Of 3344 abstracts identified and evaluated, 62 papers were retrieved and 25/62 papers were included in this review. A total of 121 outcomes were identified and included in the Delphi survey. Delphi round 1 was emailed to 835 participants and 288 (34.5%) responded. In round 2, 190 of 288 (65.9%) participants responded and in round 3, 165 of 190 (86.8%) participants responded. In total, nine outcomes were selected and agreed for inclusion in the final COS: assessment of glycaemic status; diagnosis of type 2 diabetes since the index pregnancy; number of pregnancies since the index pregnancy; number of pregnancies with a diagnosis of GDM since the index pregnancy; diagnosis of prediabetes since the index pregnancy; BMI; post-pregnancy weight retention; resting blood pressure; and breastfeeding.

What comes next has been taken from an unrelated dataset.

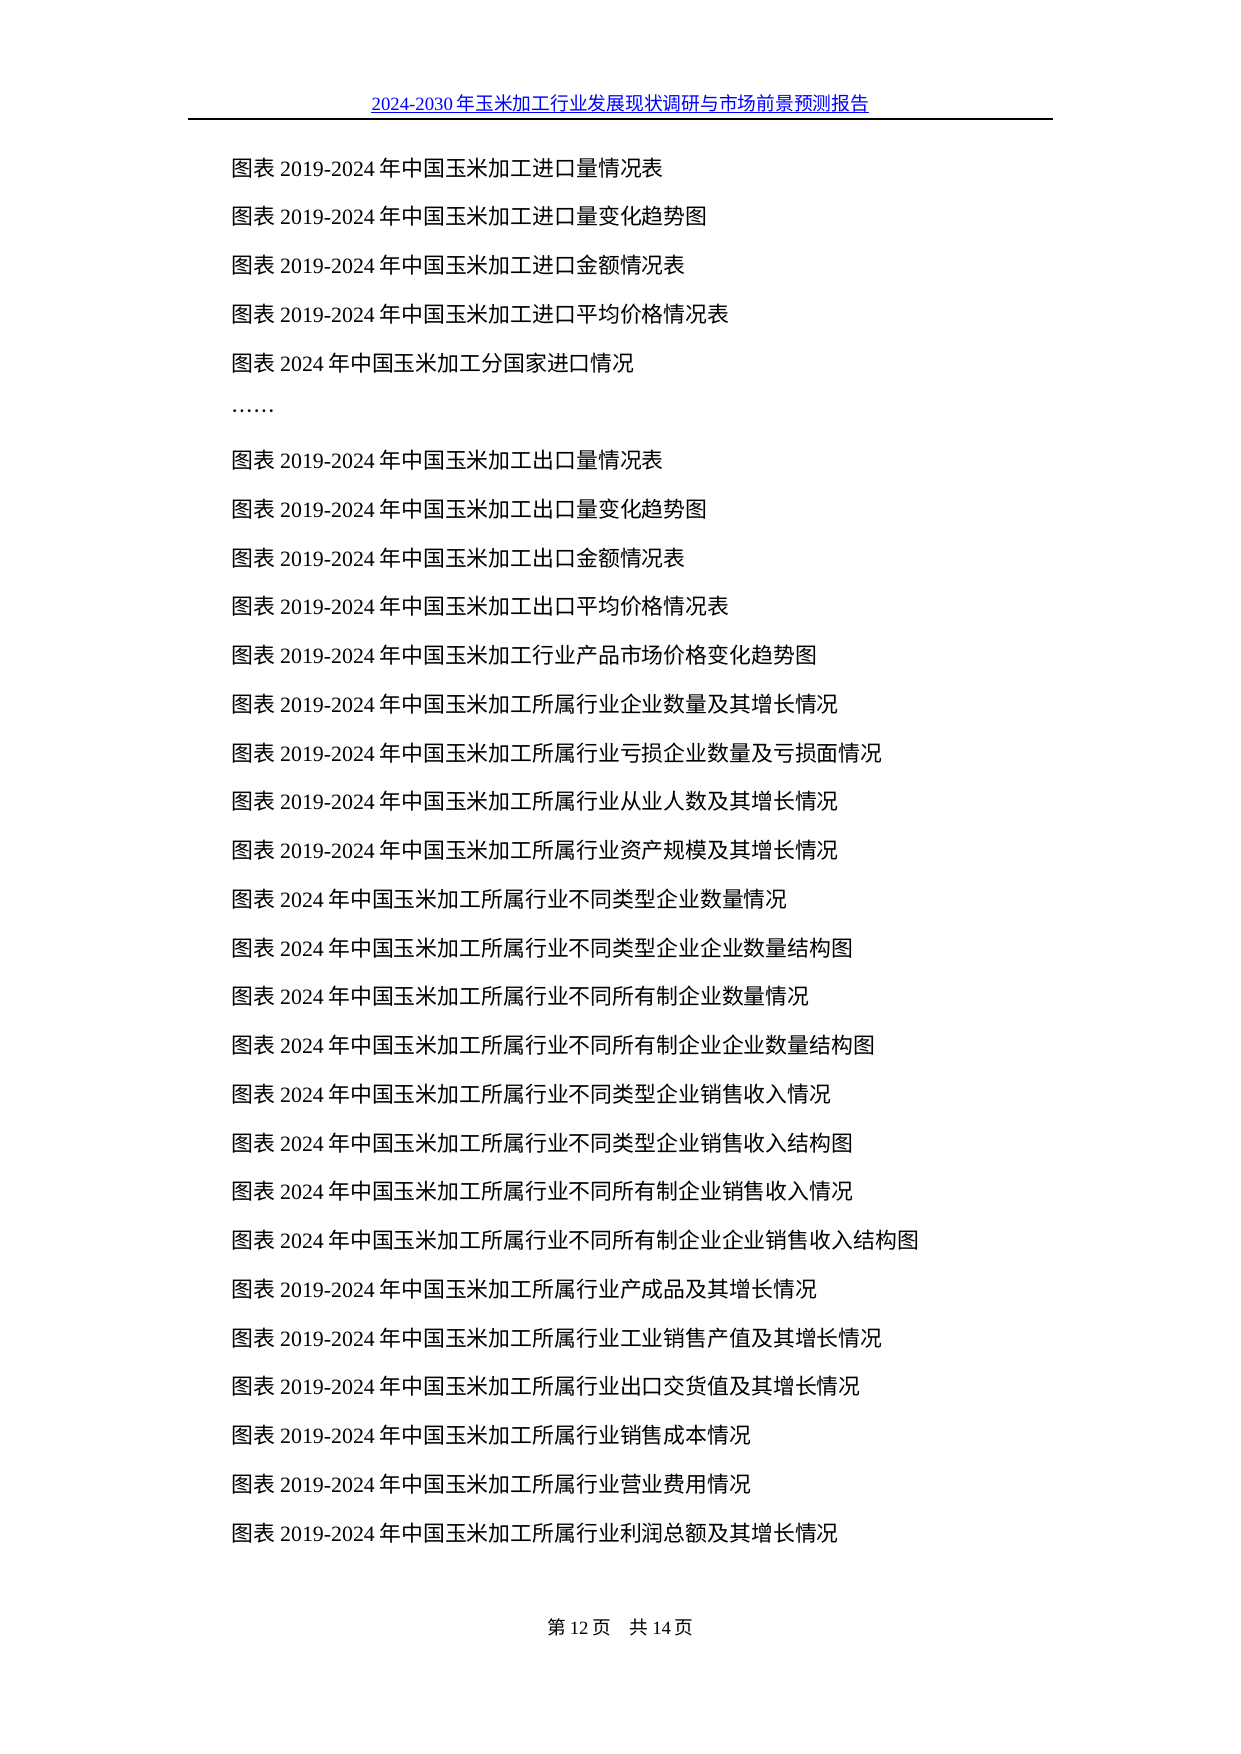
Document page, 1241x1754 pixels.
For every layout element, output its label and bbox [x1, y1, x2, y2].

CONCLUSIONS/INTERPRETATION: This study identified a COS that will help bring consistency and uniformity to outcome selection and reporting in clinical trials and other studies involving the follow-up at 1 year and beyond of women diagnosed with GDM treated with insulin and/or oral glucose-lowering agents during pregnancy.

摘要

目的/假设:妊娠糖尿病(GDM)与空腹血糖受损、葡萄糖耐量受损、2 型糖尿病、代谢综合征、心血管疾病、产后抑郁症和肿瘤的终生发病风险增加有关。尽管如此,对于先前诊断为 GDM 的女性的长期随访并没有一致性。此外,涉及该人群的研究中选择和报告的结果具有异质性,缺乏标准化。这增加了报告偏倚的风险,并降低了研究之间进行有意义比较的可能性。本研究的目的是为使用胰岛素和/或口服降糖药物治疗的 GDM 妇女的 1 年及以上长期随访的 RCT 和其他研究制定一个核心结局集(COS)。

方法

该研究包括三个工作包:(1)对 GDM 妇女使用胰岛素和/或口服降糖药物治疗 1 年及以上的随访的 RCT 中报告的结局进行系统评价;(2)对关键利益相关者进行三轮在线 Delphi 调查,对这些结局进行优先级排序;(3)在共识会议上决定最终的 COS。

结果

在确定并评估的 3344 篇摘要中,检索到 62 篇论文,其中 25/62 篇论文被纳入本综述。共确定并纳入 Delphi 调查 121 项结果。第一轮 Delphi 调查发送给 835 名参与者,有 288 名(34.5%)做出回应。第二轮有 190 名(65.9%)参与者做出回应,第三轮有 165 名(86.8%)参与者做出回应。最终,选择并同意纳入最终 COS 的九个结局为:血糖状态评估;自指数妊娠以来诊断出 2 型糖尿病;自指数妊娠以来的妊娠次数;自指数妊娠以来诊断出 GDM 的妊娠次数;自指数妊娠以来诊断出前驱糖尿病;BMI;产后体重滞留;静息血压;以及母乳喂养。

结论/解释:本研究确定了一个 COS,将有助于使使用胰岛素和/或口服降糖药物治疗的 GDM 妇女的随访 1 年及以上的临床试验和其他研究中的结局选择和报告趋于一致和统一。